Będę silny, zdrowy, wypoczęty...
Co to? Co to znaczyć? Remont jakiś? Remont w nowym sklepie? Drzwi zamknięte, w środku ciemno… Cisza dziwna, bezgłośna, milcząca, złowieszcza. Pusty sklep,
puste ulice, nad głową nieboskłon, co Bogiem pusty. W centrum nieba ptak -
zdechł w słońcu i wisi. Poczułem, że nadchodzi zawał. Mózgu lub serca.
Nieuchronny, bliższy coraz… Tętno to zwalniało, to przyspieszało, potykało się o aortę i zamierało zablokowane zastawkami, poza którymi serce bezsilnie
nasłuchiwało pękających w żyłach baniek z tlenem.
Nie… to jeszcze nie zawał, ktoś nadchodzi. Dziecko, dziewczynka z żółtym
balonikiem w jednej i z gałązką w drugiej ręce. Zieloną gałązką. Palemką.

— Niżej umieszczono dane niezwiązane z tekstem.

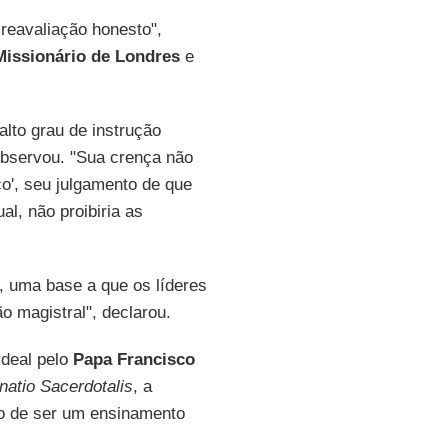
reavaliação honesto",
 Missionário de Londres
e
alto grau de instrução
bservou. "Sua crença não
co', seu julgamento de que
l, não proibiria as
a, uma base a que os líderes
o magistral", declarou.
rdeal pelo
Papa Francisco
natio Sacerdotalis
, a
ão de ser um ensinamento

Palemką? Jasna cholera — czy dzisiaj… przecież dzisiaj… Przepraszam Zosiu,
dlaczego sklep jest zamknięty? — wychrypiałem w stronę dziecka. Mała roześmiała
się i zamachała mi przed oczami zielonym badylem. Nie jestem żadna Zosia tylko
Kasia! — zawołała. A pan nie wie, że dzisiaj są Zielone Świątki? Nie szedł pan w pochodzie? Ja szłam, ale teraz muszę się wysikać — szepnęła i ruszyła w stronę
najbliższej kamienicy. Przebiegła kilka kroków, po czym zatrzymała się na moment i zawróciła w moją stronę. Jak się pan pospieszy, to jeszcze pan zdąży, są
dopiero przy szpitalu a najwyżej przy pompie. Słyszy pan jak śpiewają? Niech pan
weźmie palemkę to pana wpuszczą do środka.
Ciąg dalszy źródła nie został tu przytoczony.